Lenny had a problem. A close friend of his invested some money a few years prior, in a local Italian bank — in Pisa actually — that had promised him steady interest of 4 percent per month. Rather than sitting by and letting the money rapidly grow and compound over time, Lenny’s friend started withdrawing large and irregular sums of money from the account every few months. These sums were soon exceeding the interest he was earning and the whole process was eating heavily into his capital. To make a long story short, Lenny was approached by this friend and asked how long the money would last, if he kept up these withdrawals. Reasonable question, no?
Now, if I were Lenny, I would have pulled out my handy HP business calculator, entered the cash flows, pushed the relevant buttons and quickly obtained the answer. In fact, with any calculator these sorts of questions can be answered quite easily using the technique known as “present value analysis” — which is something all business school professors teach their finance students on the first day of class.
Unfortunately, Lenny didn’t have access to an HP business calculator that performed the necessary compound interest calculations. To be honest, Lenny didn’t have a calculator at all because they hadn’t been invented yet. You see, Lenny was asked this question over 800 years ago, in the early part of the 13th century. But to answer it — which he certainly did — he invented a technique that today is called present value analysis. Yes. The one I mentioned we teach business students.
You might have heard of Lenny by his more formal name: Leonardo Pisano filius (“family,” in Latin) Bonacci, a.k.a. Fibonacci (1170-1250), probably the most famous mathematician of the Middle Ages.
In fact, Fibonacci helped solve his friend’s problem, wrote the first commercial mathematics textbook Liber Abaci and introduced the methodology for solving complicated questions involving interest rates. Let me repeat. His technique is still used and taught with slight refinements to college students 800 years later. Now that is academic immortality! (He published and his name hasn’t perished yet.)
The Spending Rate: A Burning Question
Let’s translate Fibonacci’s mostly hypothetical 800 year-old puzzles into a problem with more recent implications. Imagine that you are thinking about retiring and to date have managed to save a total of $300,000 in your retirement account. For now, I’ll stay away from a discussion about taxes or the account type. Allow me to further assume that you are entitled to a retirement pension income of $25,000 per year. This is the sum total of your Social Security and corporate pension plans — but the $25,000 is not enough. You need at least a total of $55,000 per year, to maintain your current standard of living. This leaves a gap of approximately $30,000 per year, which you hope to fill with your $300,000 nest egg. The pertinent question, then, becomes: Is the $300,000 enough to fill the budget deficit of $30,000 per year? And if not, how long will the money last?
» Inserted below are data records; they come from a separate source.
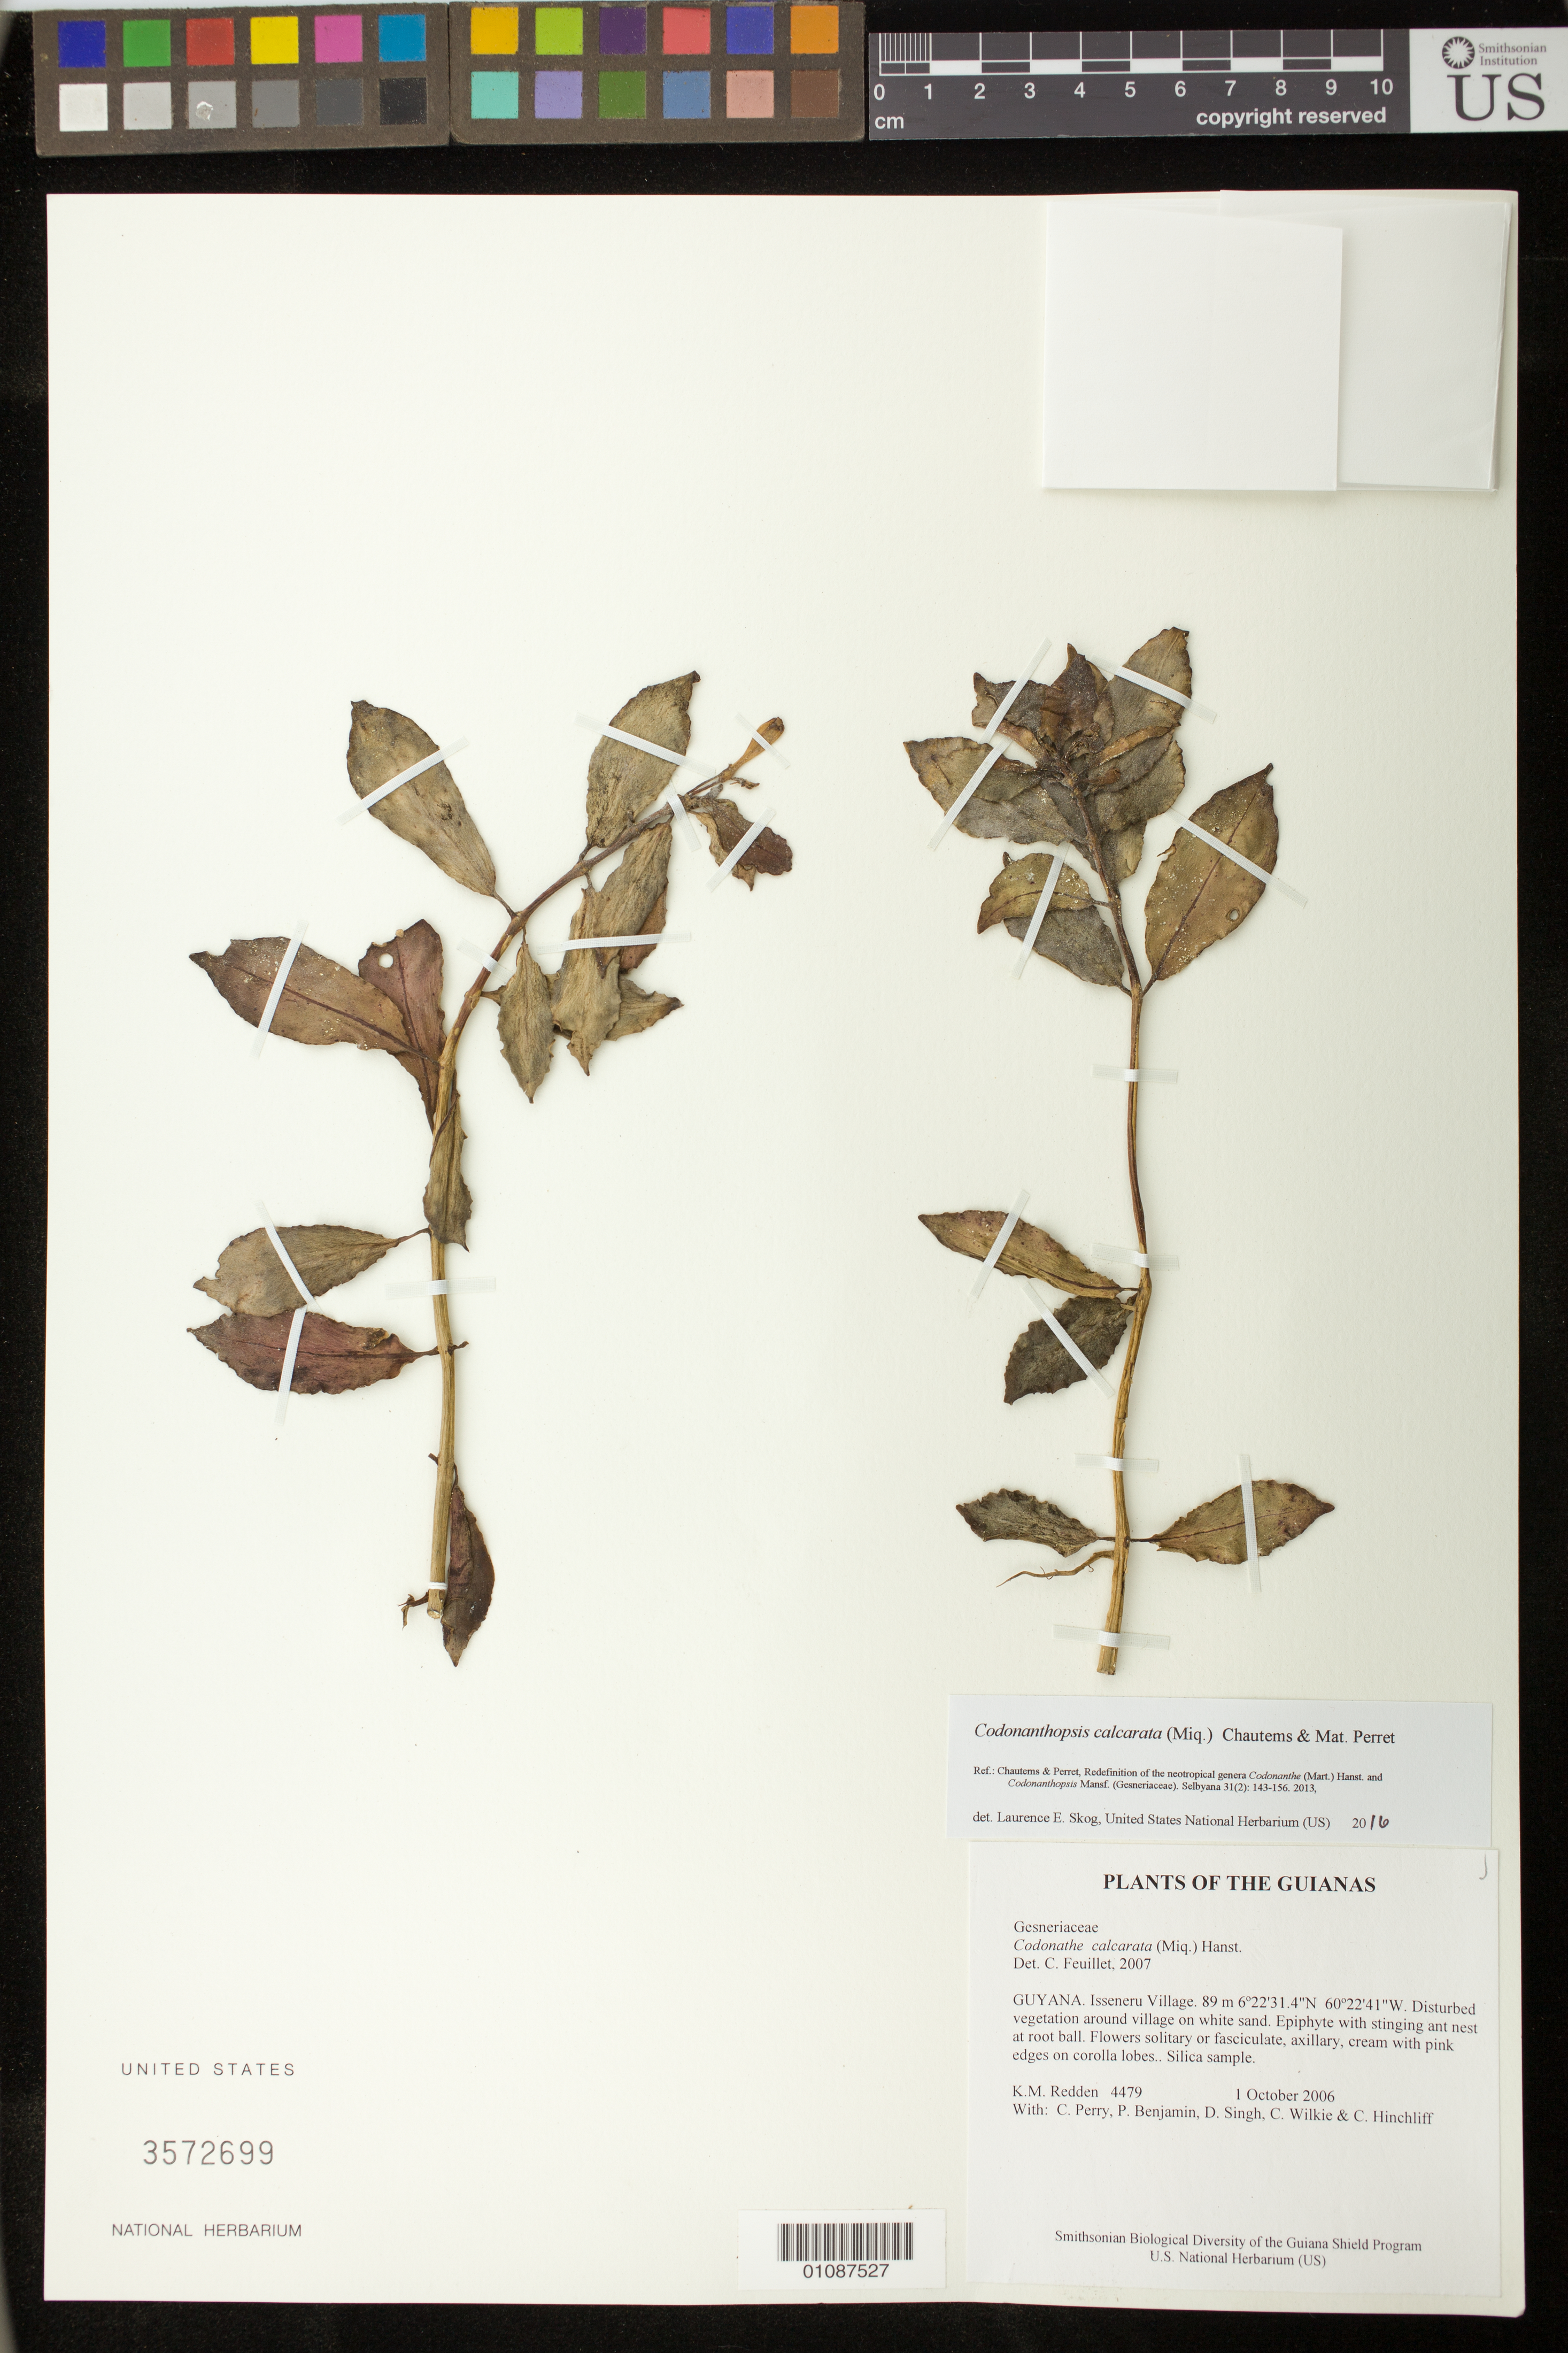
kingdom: Plantae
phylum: Tracheophyta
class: Magnoliopsida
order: Lamiales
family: Gesneriaceae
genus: Codonanthopsis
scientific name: Codonanthopsis calcarata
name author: (Miq.) Chautems & Mat.Perret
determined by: Skog, Laurence E.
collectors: K. M. Redden & et al.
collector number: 4479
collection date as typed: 01 Oct 2006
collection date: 2006-10-01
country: Guyana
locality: Isseneru Village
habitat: Disturbed vegetation around village on white sand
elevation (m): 89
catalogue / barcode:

As you probably suspected intuitively by now your $300,000 nest egg is not enough. Think about it this way: The ratio of $30,000 per year (the income you want to generate) divided by the original $300,000 (your nest egg) is 10 percent. There is no financial instrument that I am aware of that can generate a consistent and reliable 10 percent per year. If you don’t want to risk any of your hard earned nest egg in today’s volatile environment, the best you can hope for is about 3 percent after inflation is accounted for, and even that is pushing it. Sure, you might think that you are earning 5 percent guaranteed by a bank, or 5 percent in dividends or 5 percent in bond coupons, but an inflation rate of 2 percent will erode the true return to a mere 3 percent. Needless to say, 3 percent will only generate $9,000 per year in interest from your $300,000 nest egg. That is a far cry from (actually $21,000 short of) the extra $30,000 you wanted to extract from the nest egg.
You have no choice. In retirement you will have to eat into your principal.